Eins vorweg: Alles, was hiernach folgt, soll dich nicht dazu animieren, Drogen zu nehmen. Der Konsum kann dir ernsthaft schaden, wie du hier, hier und hier lesen kannst. Doch du kannst die Risiken besser kontrollieren, wenn du dich vorher schlau machst. Auf einen bösen Absturz muss kein zweiter folgen. Also, was tun?

Fall 1: Du kennst deinen Dealer

Zunächst einmal solltest du den restlichen Stoff entsorgen und nicht noch eine Nase oder Pille nehmen. Zurückgeben oder gar Weiterverkaufen? Ebenfalls keine Option. Das sagt Dirk Grimm von der Drogenberatungsstelle mindzone aus München. Er rät auch grundsätzlich davon ab, bei einem Straßendealer einzukaufen. Die freuen sich in den meisten Fällen nicht über kritische Feedbackgespräche und könnten handgreiflich werden.

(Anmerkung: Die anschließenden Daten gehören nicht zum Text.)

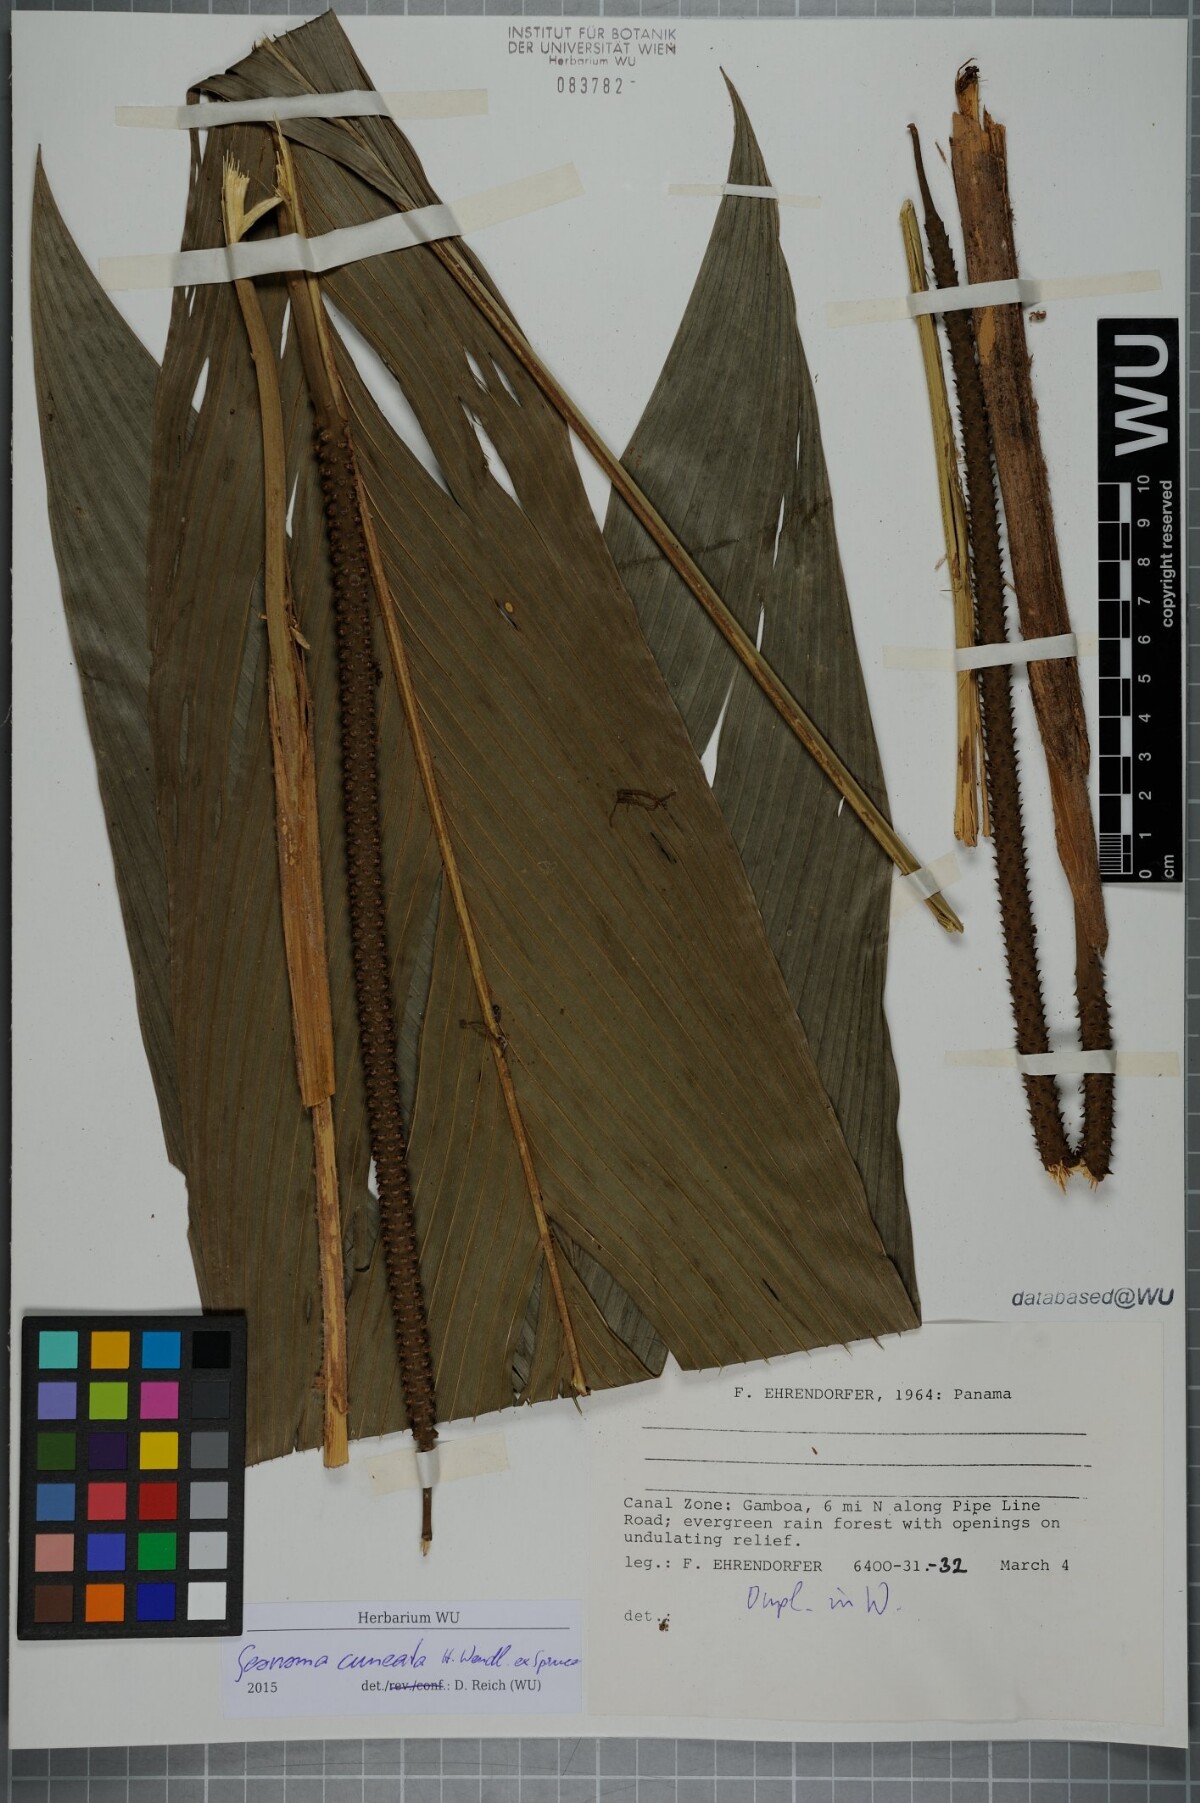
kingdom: Plantae
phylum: Tracheophyta
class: Liliopsida
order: Arecales
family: Arecaceae
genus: Geonoma
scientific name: Geonoma cuneata
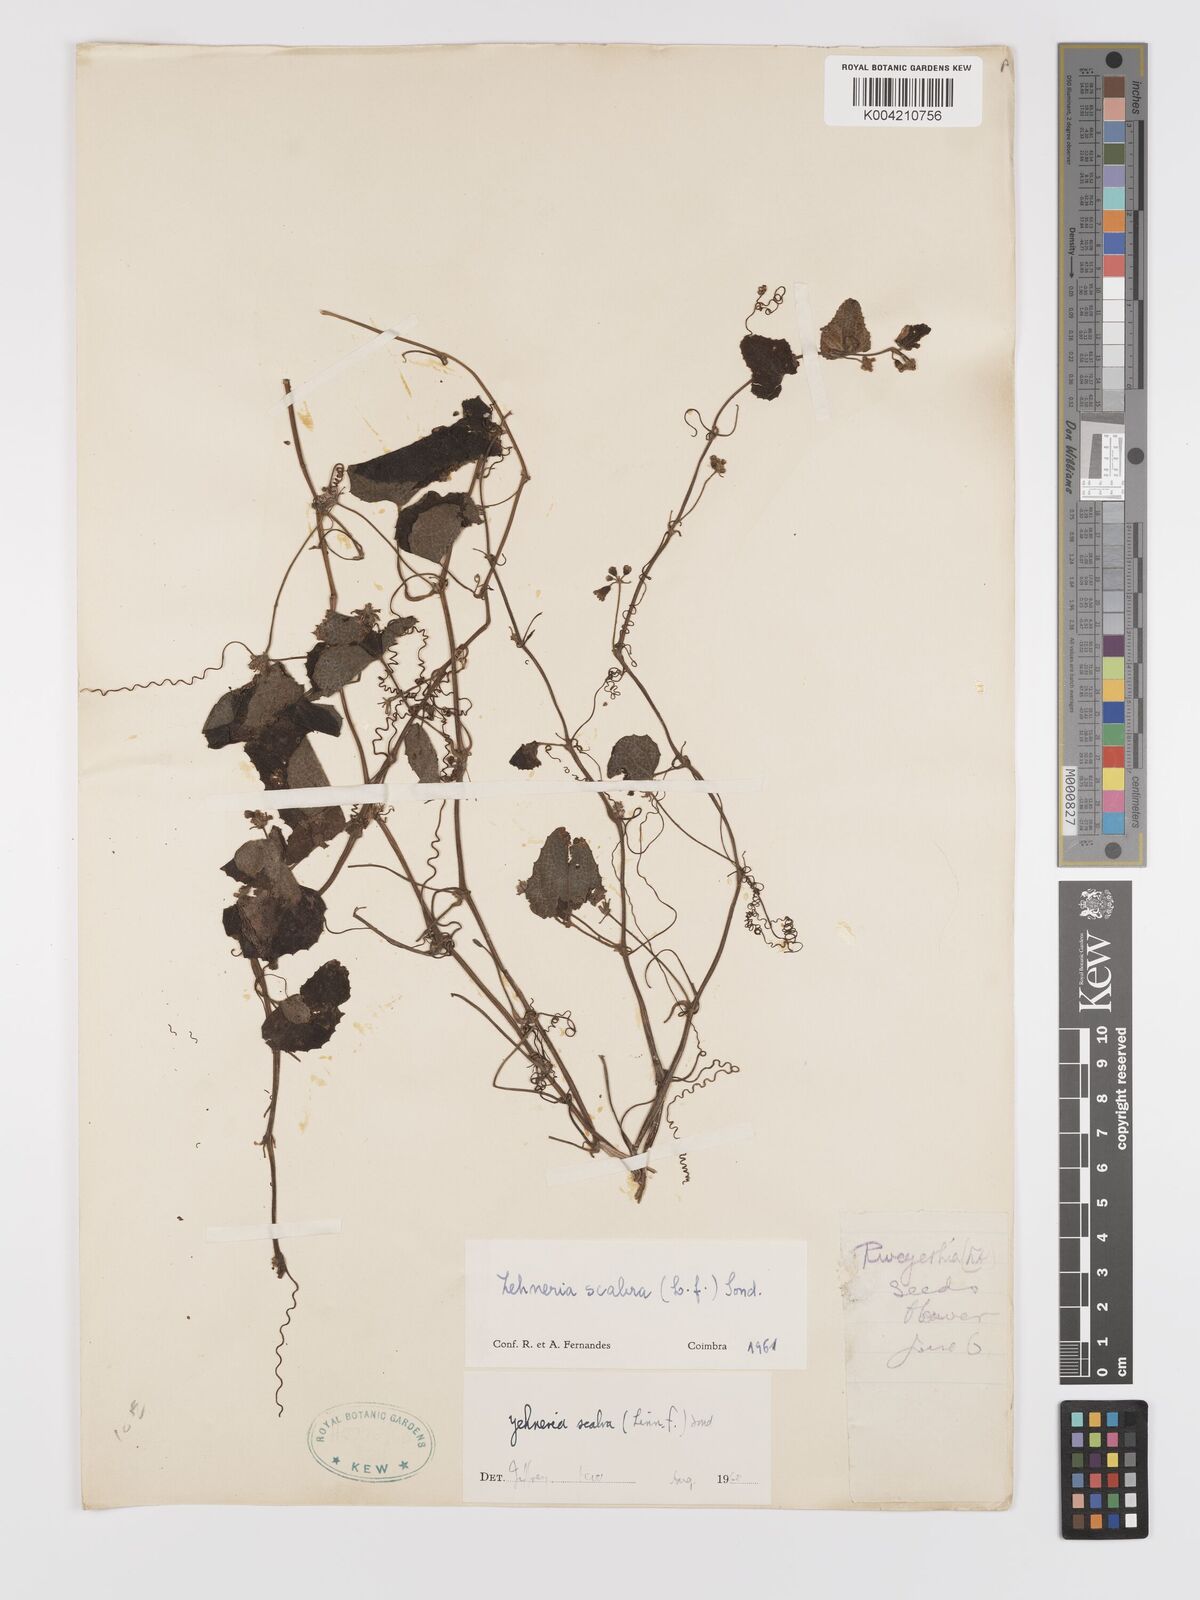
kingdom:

Hat man allerdings ein Vertrauensverhältnis zu einem Dealer aufgebaut, kann man das Gespräch suchen. "Ruhig, unaufgeregt und respektvoll" sollte das ablaufen, empfiehlt der Drogenberater. Rumschreien ist keine Lösung. Eine Geld-zurück-Garantie gibt es nirgendwo. Bestenfalls kannst du einen Rabatt für die nächste Fuhre raushandeln; die Frage ist, ob man das Risiko noch ein zweites Mal eingehen will.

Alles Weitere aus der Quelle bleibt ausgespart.